When I started architecting the multi-tenant layer, the platform was
mid-pivot. Some entities were correctly scoped per user. Others leaked
across tenants if you held the right query. Application-level filtering
was inconsistent — every developer added a WHERE owner_id = $current
predicate to every query, and the day someone forgot, the bug was a
data leak.
Decision
Push isolation into Postgres, not the app layer.
Use Row-Level Security with policies tied to a per-request session-local variable carrying the current entity’s ID. Every query the app executes is automatically constrained by the policy — no extra predicate to remember, no way to forget.
This is the boring, correct answer for multi-tenant Postgres. The interesting work was making it not become an operational nightmare.
What I built
Entity-level RLS, not just user-level
elizaOS has entities as a first-class concept (users, agents, worlds). Per-user RLS would have been too coarse — an agent acting on behalf of a user needs to read the user’s data, but only that data. We modeled policies at the entity level, with policies allowing delegation when an agent’s owner is the current user.
Encryption for character secrets
Characters (the personas an agent embodies) carry secrets — API keys, private notes, role-specific instructions. These needed encryption at rest, not just RLS protection. I added a transparent encryption layer that encrypted on write and decrypted on read inside the data access path, so the rest of the codebase didn’t have to think about it.
The encryption layer was wired through the same connection that set the RLS context — meaning: leak-proof by construction, since neither the wrong tenant nor the wrong code path can decrypt what they shouldn’t.
Migration discipline for pre-1.6.5 data
A non-trivial portion of the user base was on pre-1.6.5 schema — where some entities didn’t have the right ownership columns yet. The migration had to:
- Backfill
owner_idwith the best available signal per entity type. - Apply RLS policies in a mode that allowed the backfilled rows through during transition.
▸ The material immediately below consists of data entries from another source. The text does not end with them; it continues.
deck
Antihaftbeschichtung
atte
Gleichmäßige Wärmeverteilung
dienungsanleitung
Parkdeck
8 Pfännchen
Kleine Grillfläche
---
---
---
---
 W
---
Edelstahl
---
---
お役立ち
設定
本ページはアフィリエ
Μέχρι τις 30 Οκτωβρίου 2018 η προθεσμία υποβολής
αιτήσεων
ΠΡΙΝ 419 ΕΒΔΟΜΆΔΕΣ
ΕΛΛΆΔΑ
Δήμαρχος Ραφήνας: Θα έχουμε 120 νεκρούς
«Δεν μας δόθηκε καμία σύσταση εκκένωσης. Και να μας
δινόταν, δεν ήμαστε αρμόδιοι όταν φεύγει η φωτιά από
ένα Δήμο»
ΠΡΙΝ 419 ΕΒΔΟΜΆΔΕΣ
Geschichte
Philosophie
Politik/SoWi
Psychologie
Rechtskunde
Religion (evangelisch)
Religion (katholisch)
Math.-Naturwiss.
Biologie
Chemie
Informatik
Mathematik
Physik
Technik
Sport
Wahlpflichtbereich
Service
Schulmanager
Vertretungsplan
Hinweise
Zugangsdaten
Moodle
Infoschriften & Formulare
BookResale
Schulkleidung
- Switch to strict policies once the backfill was verified across the whole dataset.
Done as a multi-step rollout, monitored with row-count checks at each step, with an explicit rollback path that didn’t require a downtime window.
Outcome
- Tenant isolation enforced in the database, not the application. No more “the dev forgot the WHERE clause” bug class.
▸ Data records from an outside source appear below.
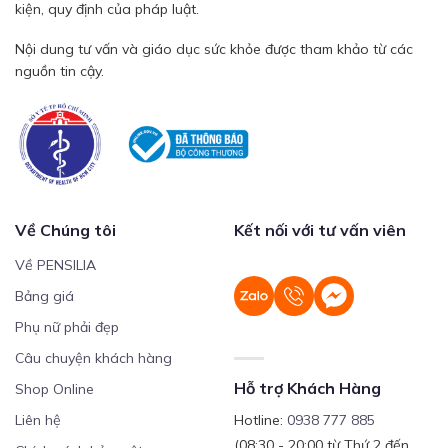
kiện, quy định của pháp luật.
Nội dung tư vấn và giáo dục sức khỏe được tham khảo từ các
nguồn tin cậy.
Về Chúng tôi
Kết nối với tư vấn viên
Về PENSILIA
Bảng giá
Phụ nữ phải đẹp
Câu chuyện khách hàng
Hỗ trợ Khách Hàng
Shop Online
Liên hệ
Hotline:
0938 777 885
(08:30 - 20:00 từ Thứ 2 đến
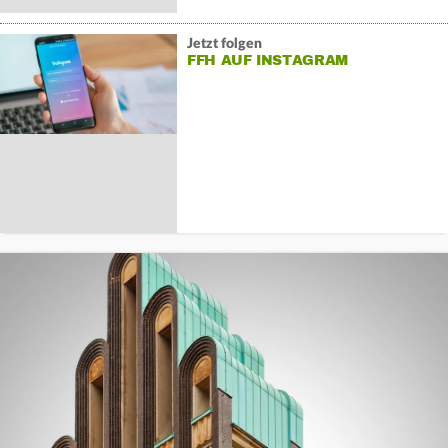
Jetzt folgen
FFH AUF INSTAGRAM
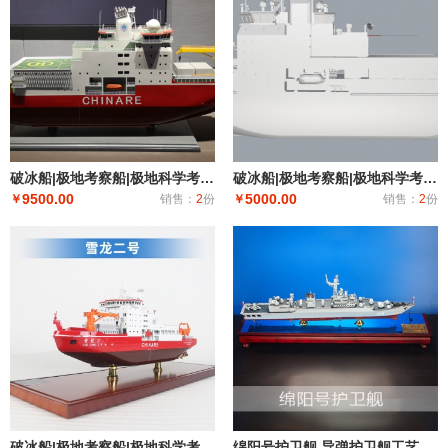
破冰船|极地考察船|极地科学考察破冰船|科考船|雪龙二号工程船模型居家办公摆件纪念品收藏礼品赠送，支
破冰船|极地考察船|极地科学考察破冰船|科考船|雪龙二号模型居家办公摆件纪念品收藏礼品赠送
9500.00
5000.00
￥
销售：
2
份
￥
销售：
2
份
破冰船|极地考察船|极地科学考察破冰船|科考船|雪龙二号工程船模型居家办公摆件纪念品收藏礼品赠送
绵阳号护卫舰 导弹护卫舰工艺船航模纪念摆件展览收藏品送礼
- Character secrets encrypted at rest, transparent to the rest of the codebase.
- pre-1.6.5 data successfully migrated without forcing a flag day or a service window.
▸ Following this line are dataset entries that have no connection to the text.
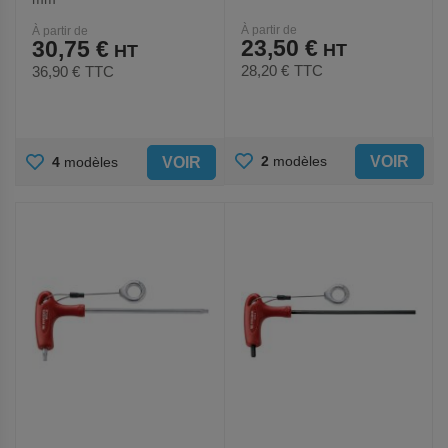
À partir de
À partir de
23,50 €
30,75 €
28,20 €
TTC
36,90 €
TTC
AJOUTER
AJOUTER
VOIR
2
modèles
VOIR
4
modèles
AUX
AUX
FAVORIS
FAVORIS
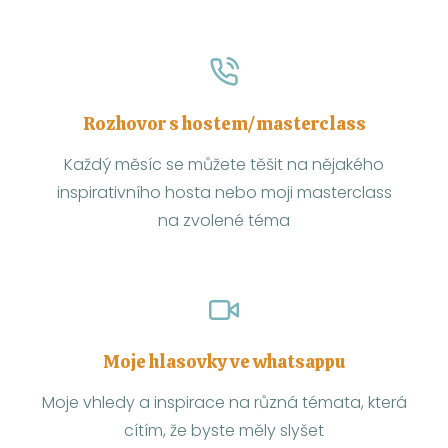
Rozhovor s hostem/masterclass
Každý měsíc se můžete těšit na nějakého
inspirativního hosta nebo moji masterclass
na zvolené téma
Moje hlasovky ve whatsappu
Moje vhledy a inspirace na různá témata, která
cítím, že byste měly slyšet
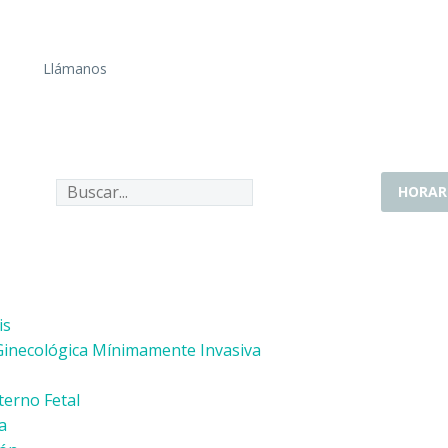
Llámanos
HORAR
is
Ginecológica Mínimamente Invasiva
erno Fetal
a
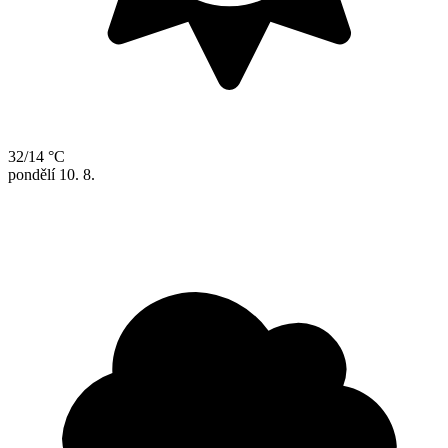
32/14 °C
pondělí
10. 8.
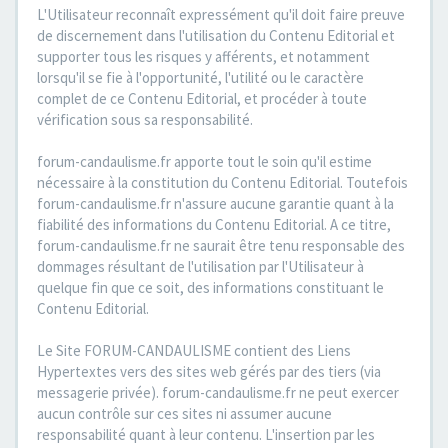
L'Utilisateur reconnaît expressément qu'il doit faire preuve
de discernement dans l'utilisation du Contenu Editorial et
supporter tous les risques y afférents, et notamment
lorsqu'il se fie à l'opportunité, l'utilité ou le caractère
complet de ce Contenu Editorial, et procéder à toute
vérification sous sa responsabilité.
forum-candaulisme.fr apporte tout le soin qu'il estime
nécessaire à la constitution du Contenu Editorial. Toutefois
forum-candaulisme.fr n'assure aucune garantie quant à la
fiabilité des informations du Contenu Editorial. A ce titre,
forum-candaulisme.fr ne saurait être tenu responsable des
dommages résultant de l'utilisation par l'Utilisateur à
quelque fin que ce soit, des informations constituant le
Contenu Editorial.
Le Site FORUM-CANDAULISME contient des Liens
Hypertextes vers des sites web gérés par des tiers (via
messagerie privée). forum-candaulisme.fr ne peut exercer
aucun contrôle sur ces sites ni assumer aucune
responsabilité quant à leur contenu. L'insertion par les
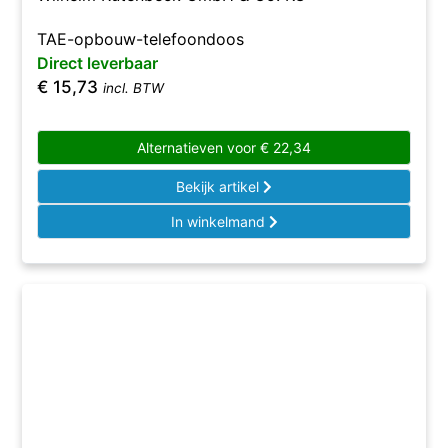
TAE-opbouw-telefoondoos
Direct leverbaar
€
15,73
incl. BTW
Alternatieven voor
€
22,34
Bekijk artikel
In winkelmand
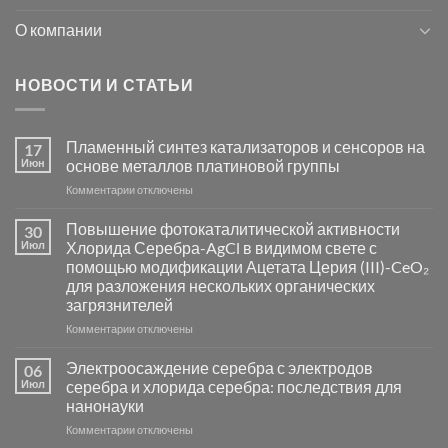
О компании
НОВОСТИ И СТАТЬИ
Пламенный синтез катализаторов и сенсоров на
17
Июн
основе металлов платиновой группы
к
Комментарии
отключены
записи
Пламенный
Повышение фотокаталитической активности
30
синтез
Июл
Хлорида Серебра-AgCl в видимом свете с
катализаторов
помощью модификации Ацетата Церия (III)-CeO₂
и
для разложения нескольких органических
сенсоров
загрязнителей
на
основе
к
Комментарии
отключены
металлов
записи
платиновой
Повышение
Электроосаждение серебра с электродов
06
группы
фотокаталитической
Июл
серебра и хлорида серебра: последствия для
активности
нанонауки
Хлорида
к
Комментарии
Серебра-
отключены
записи
AgCl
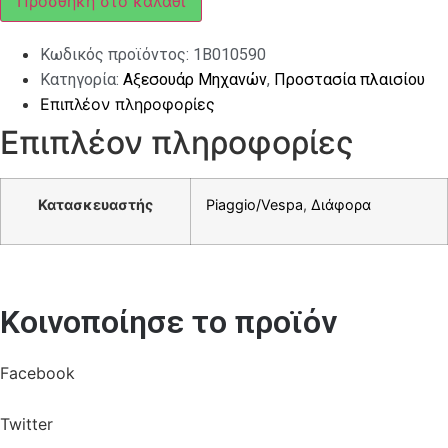
Προσθήκη στο καλάθι
ποσότητα
Κωδικός προϊόντος:
1B010590
Κατηγορία:
Αξεσουάρ Μηχανών
,
Προστασία πλαισίου
Επιπλέον πληροφορίες
Επιπλέον πληροφορίες
Κατασκευαστής
Piaggio/Vespa
,
Διάφορα
Κοινοποίησε το προϊόν
Facebook
Twitter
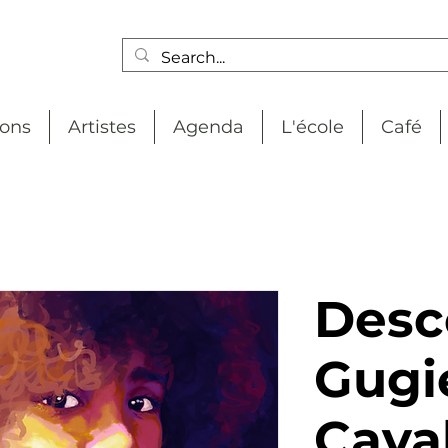
ions
Artistes
Agenda
L'école
Café
Desc
Gugi
Cava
- The pattern was packaged so future entity types automatically inherit the right policies — RLS doesn’t have to be a per-feature ask.
What I’d do differently
I’d have invested earlier in policy testing as code. The first version had RLS policies that were correct but only verified manually. We later added a test suite that connects as different tenants and asserts what each one can / cannot see. That’s how you avoid silent regressions when a teammate edits a policy six months later.